Once your store gets off the ground, you are ready to hire your first employee. But when exactly is the time to do it and how? Here are some tips.
Chances are that you launched your store to be your own boss. You were looking for freedom and fulfilment. Perhaps even a meaning to your life (but let’s not get philosophical here). You’ve put long hours into it day and night and now your store is starting to grow.
But with more orders to process and customer queries to answer comes a massive realisation – now there’s even more work on your shoulders. Day and night are no longer enough to complete all tasks and your stress levels are starting to build up.
Even if you don’t think about it yet, soon you might start considering hiring someone to help.
After all, you can’t work all those crazy hours forever. You need rest and time to focus on growing a business, not running it. Getting help is a natural solution.
But doing so is not easy. First, it takes guts to hand over parts of your business to someone else. What guarantees do you have that the person will care about the store like you do?
Finding the right candidate is not simple either. Not to mention making the investment. After all, it will take time and training before they start earning their keep.
But once your store starts to grow, you have no other choice. And here are some points to help you make the call.
1. Don’t Make the Mistake of Hiring Too Soon
Many business people are tempted to hire too soon, usually at the first indication that they can’t keep up with orders for instance. A flux in orders might be temporary. So wait until you’re sure that you won’t make it without help.
For Tao Roung Wong that moment came 4 years into launching his store. “Starlit Citadel sales had grown to a point where shipping was taking 2 to 3 hours a day for most of the year – says Wong – it was felt that we needed a part-time employee who could work in shipping & logistics exclusively.”
Alec Nelson hired his first employee 13 months after launching Vacuum Spot, when they were still running it from a garage. Spectracom Group on the other hand hired their first employee, a student whom their trained to eventually take over the entire marketing, early on.
2. Don’t Skip The Hiring Process
With hiring a first employee it is tempting to employ someone you know. It’s understandable, it’s easier to trust someone you are familiar with than a complete stranger.

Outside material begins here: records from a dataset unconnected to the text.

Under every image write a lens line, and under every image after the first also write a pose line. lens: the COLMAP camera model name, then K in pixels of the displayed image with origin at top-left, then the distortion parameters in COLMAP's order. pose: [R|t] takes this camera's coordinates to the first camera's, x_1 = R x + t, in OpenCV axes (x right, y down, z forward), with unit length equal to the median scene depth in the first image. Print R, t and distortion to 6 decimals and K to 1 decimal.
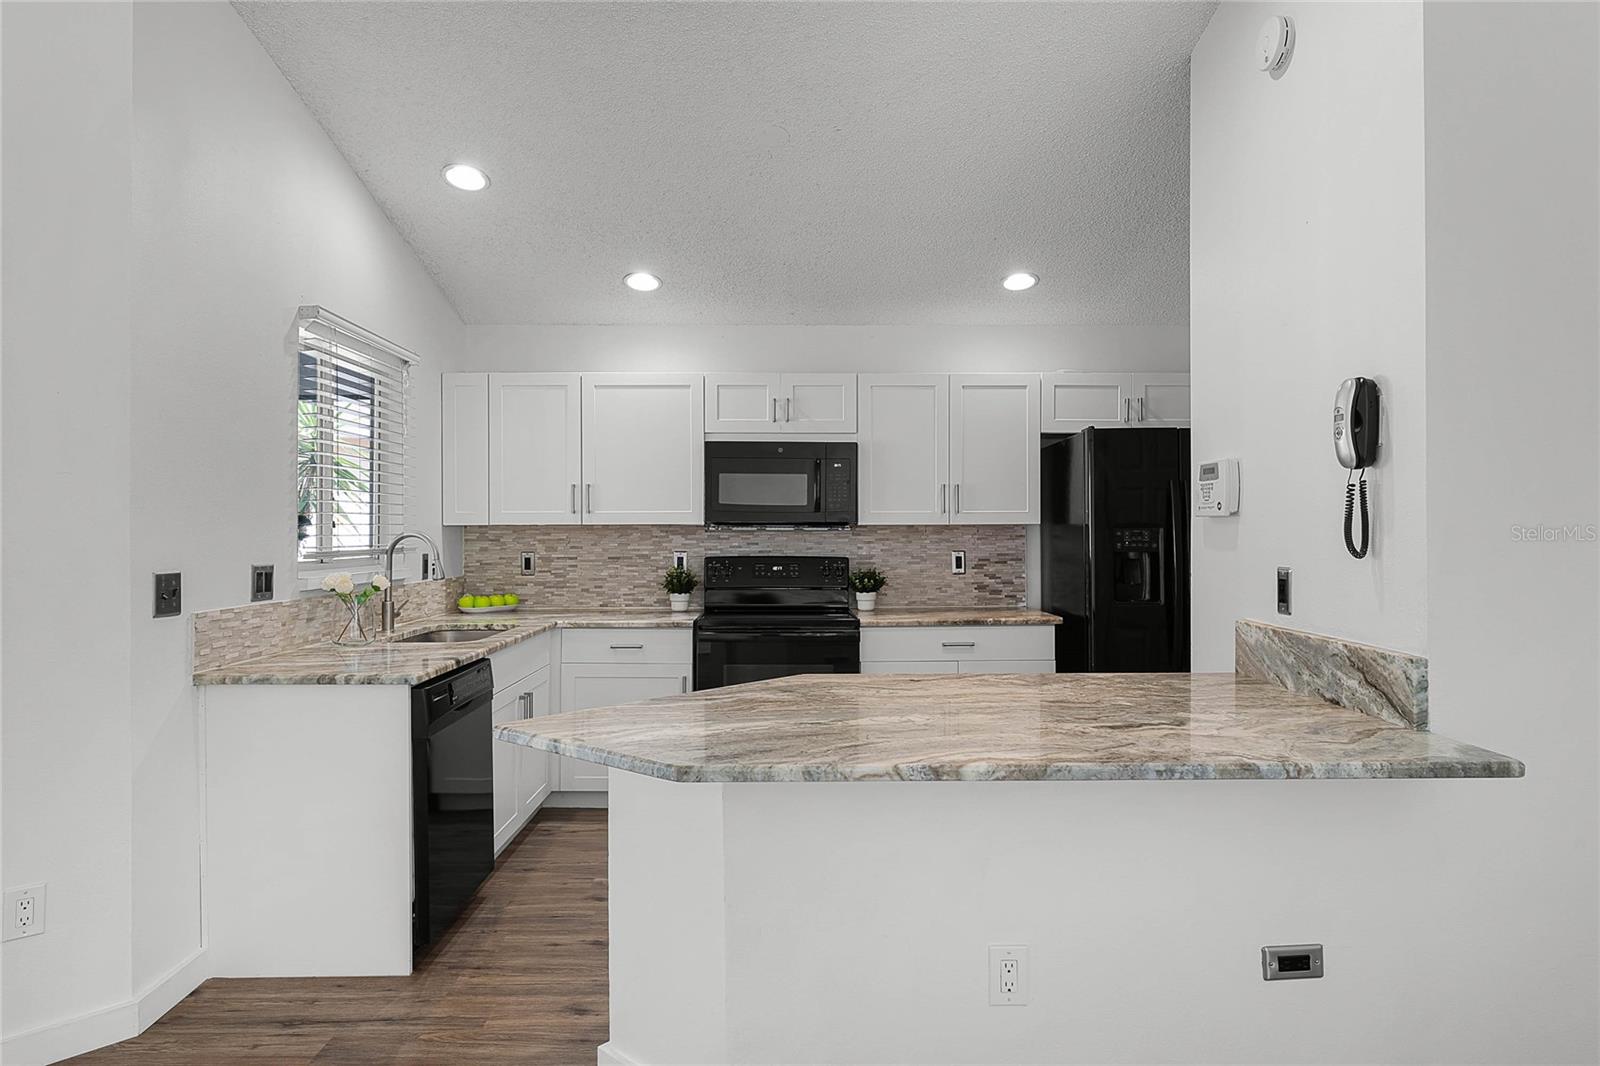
lens RADIAL K [[907.9, 0, 784.2], [0, 907.9, 531.0], [0, 0, 1]] dist [-0.001043, 0.001731]
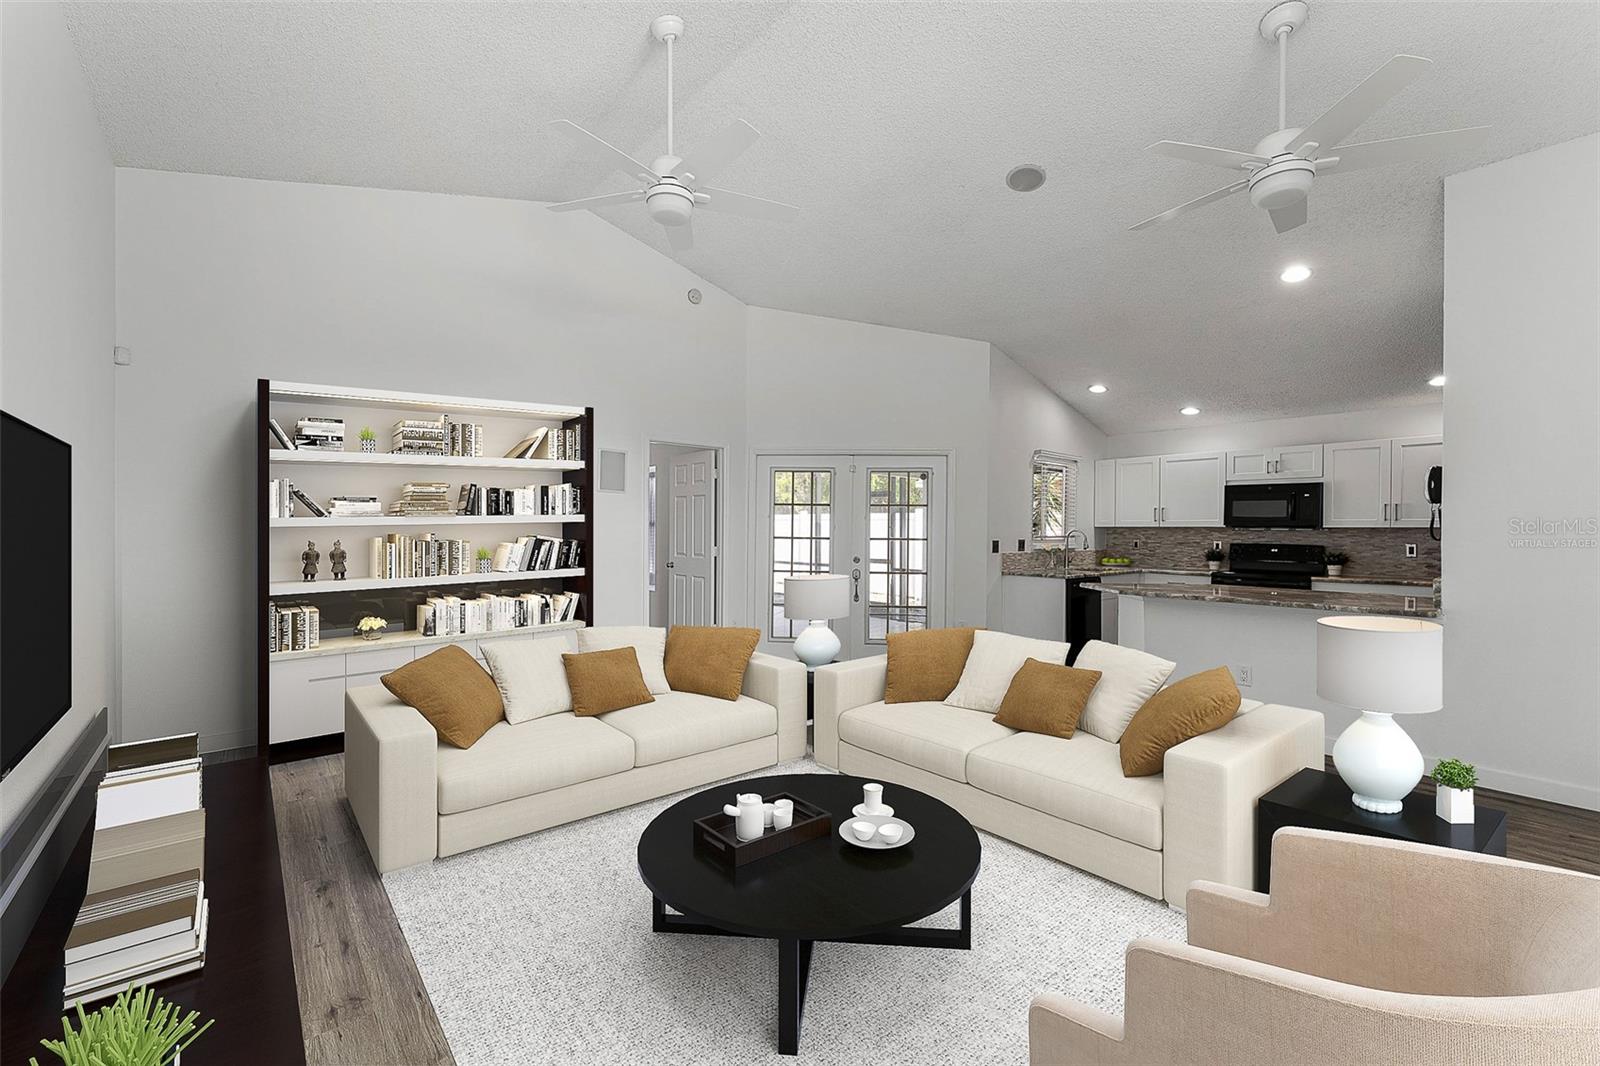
lens RADIAL K [[644.8, 0, 792.9], [0, 644.8, 533.7], [0, 0, 1]] dist [-0.000556, -0.000579]
pose [[0.644717, 0.010956, -0.764343, 0.384897], [-0.008119, 0.999939, 0.007484, 0.005097], [0.764378, 0.001381, 0.644767, -0.646327]]
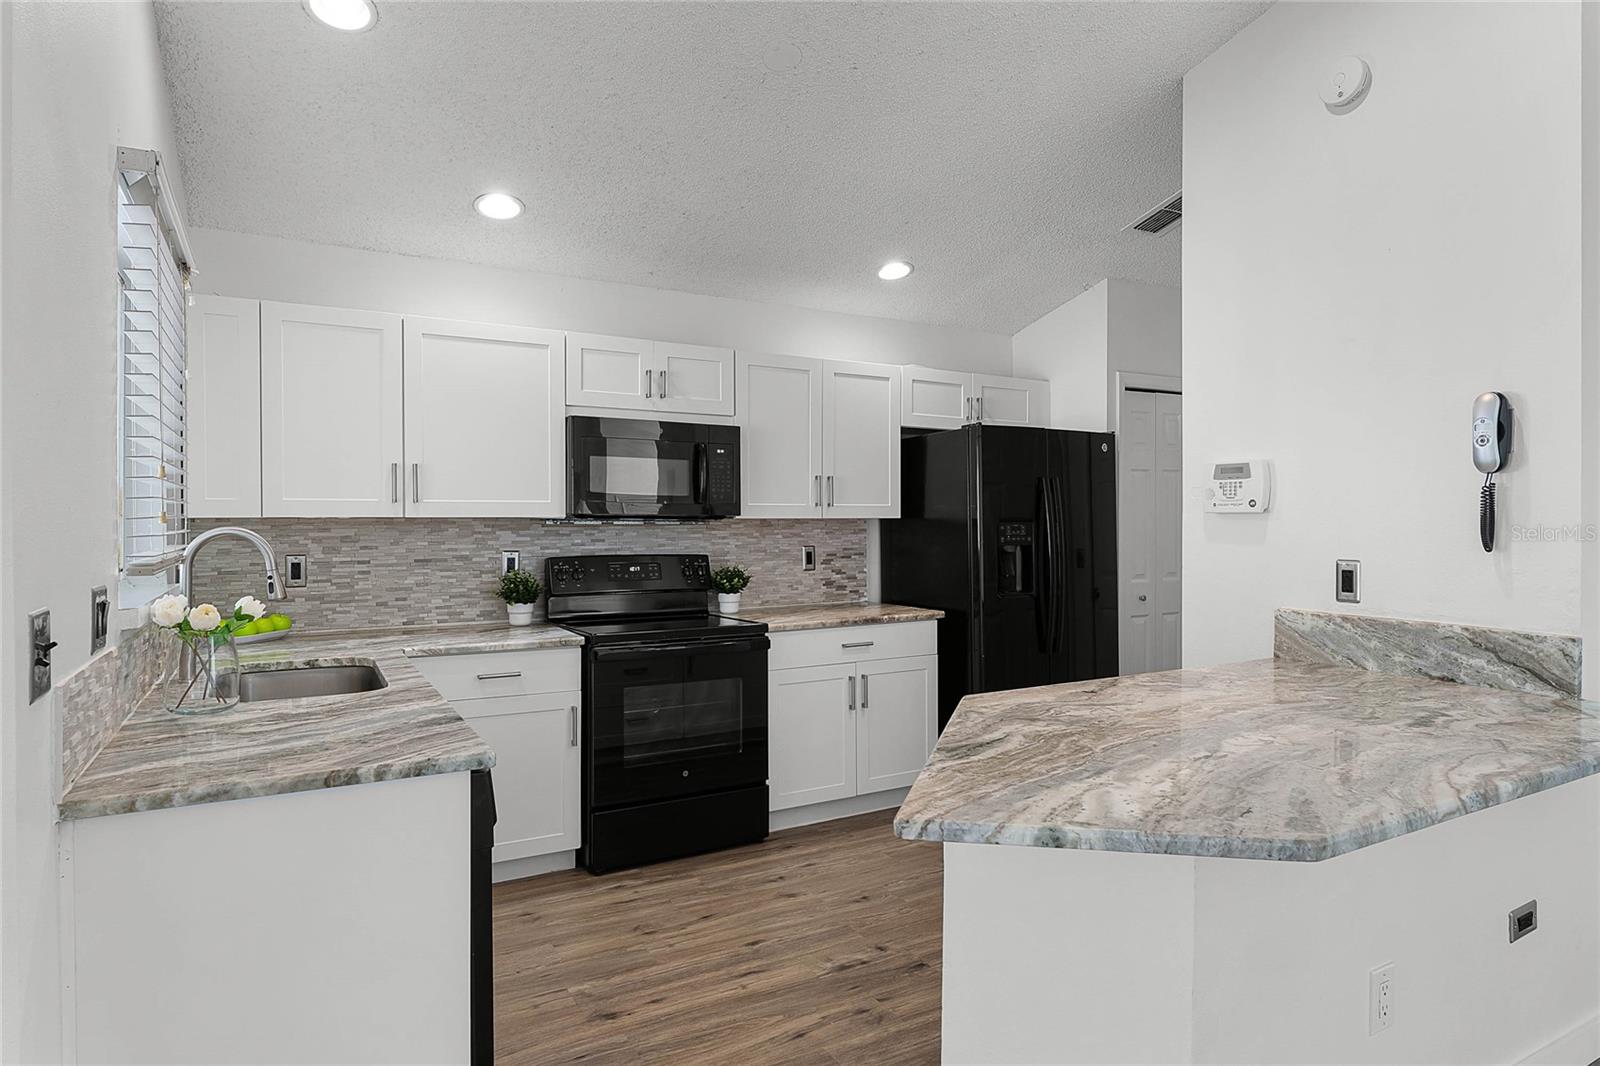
lens RADIAL K [[907.9, 0, 776.1], [0, 907.9, 525.4], [0, 0, 1]] dist [-0.001043, 0.001731]
pose [[0.876701, -0.001608, 0.481033, -0.315142], [-0.000141, 0.999994, 0.003600, -0.003205], [-0.481036, -0.003224, 0.876695, 0.195729]]
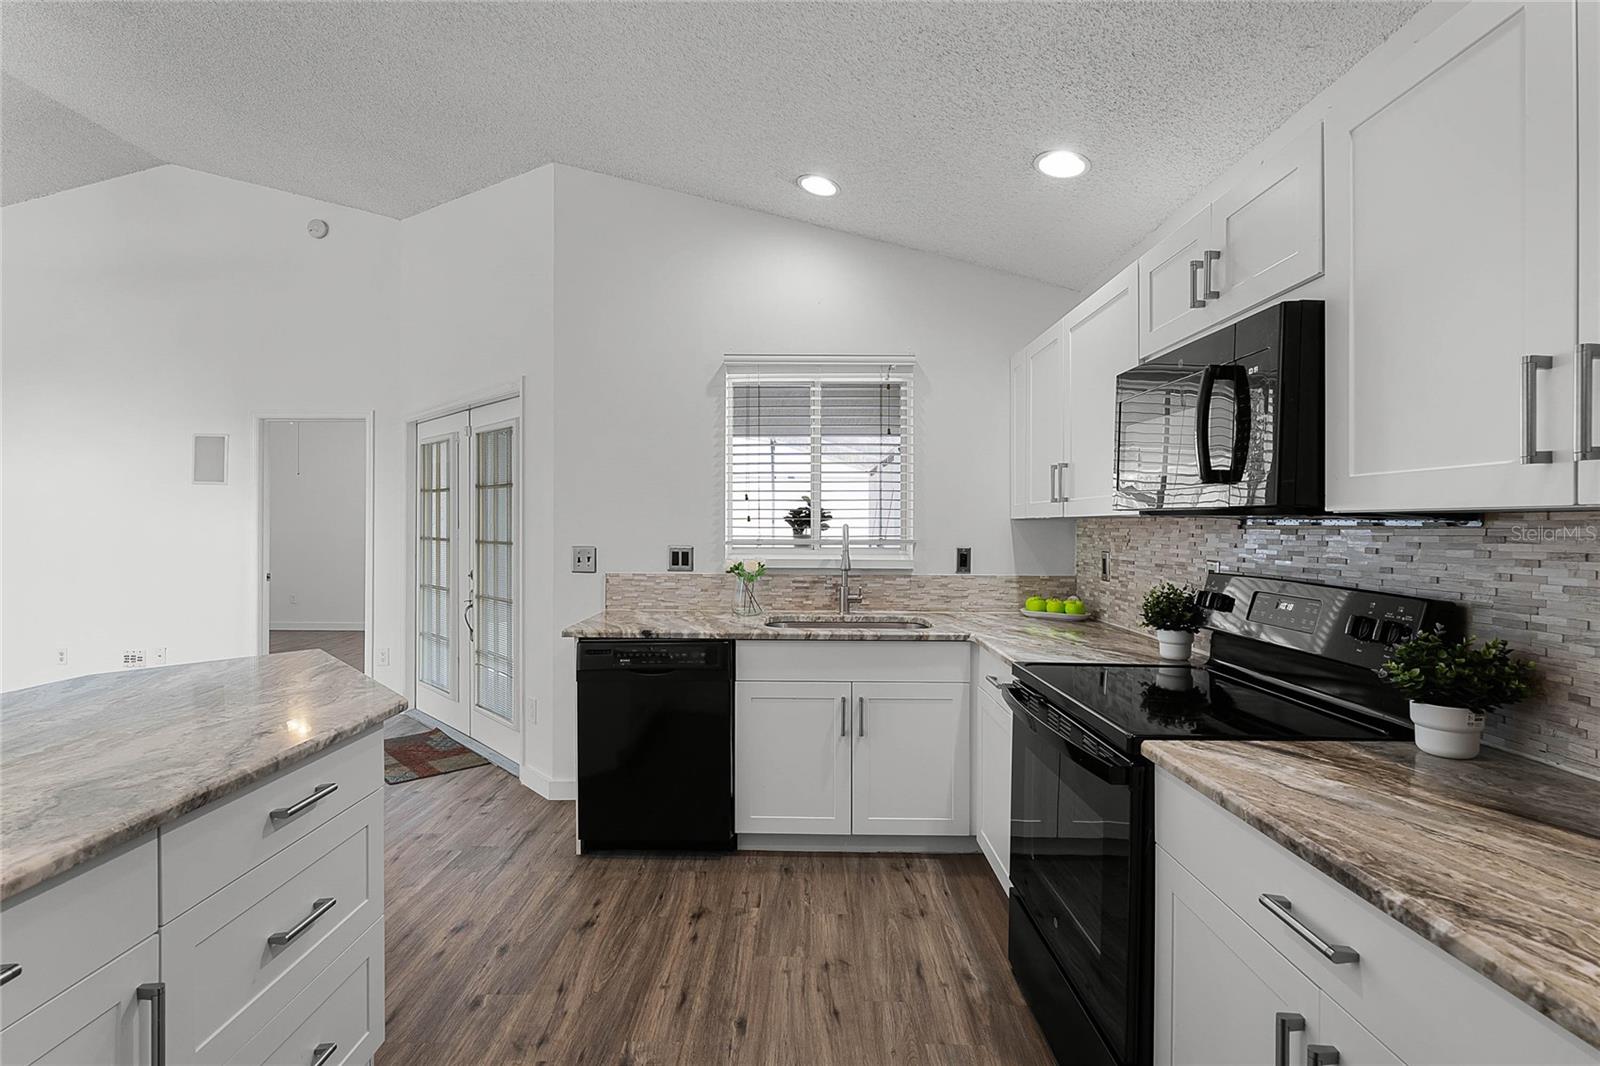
lens RADIAL K [[710.0, 0, 769.7], [0, 710.0, 524.9], [0, 0, 1]] dist [0.001623, -0.000413]
pose [[-0.004122, 0.000625, -0.999991, 0.377482], [-0.006150, 0.999981, 0.000650, 0.000121], [0.999973, 0.006153, -0.004118, 0.765453]]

For Wong however, skipping the formal hiring process didn’t work so well. “For hiring our first employee, we reached out to our friends and family. It was, in hindsight, a mistake as we skipped conducting a formal interview.”
People you know on personal level often turn out to be someone else at work. It is important to distinguish the two and conduct a more formal process. As Wong admits “In the future, even when hiring friends who have applied for jobs, we have kept to a more formal hiring process to weed out individuals who are not suited to the high-paced environment that we have.”
3. Be Open About Your Working Conditions
Many ecommerce stores do not need to be ran from traditional business premises. And they are not. If you run a drop shipping business for instance, chances are you work from your home. Alec Nelson worked from his garage and that’s where their first employee would have to work from. They were however open as to where the job will be held. “We conducted our interviews for the best 10 candidates in our courtyard. We had a very carefully planned set of questions for the new “warehouse person” but had to be super clear that the position would be done from our home residence.” How did it work? “As expected some reactions were hesitant but most were genuinely excited to work in such an intimate workplace.”
Be straight about the workplace. There is no point in pretending you are a much bigger business if you run it from your home. Not every potential employee will be comfortable with the setup. But at least you will be able to find that out.
4. Lastly, Document the Position Before You Hire for It
There are in fact two ways to hire an employee. One is to hire someone, give them some areas of responsibility and hope they do a good job. But by doing it this way you may run into trouble with the new hire not knowing what to do or following your steps to keep themselves busy.
The other, a more organised way is to first systematise and document every aspect of the position and hire someone to execute it. This is what Starlit Citadels did with their first hire. For the first warehouse person the company created a shipping manual, covering ins and outs of their shipping software, the warehouse layout and the pick-and-pack process. Thanks to it, they reduced the training time ensured that the results are delivered to same standard.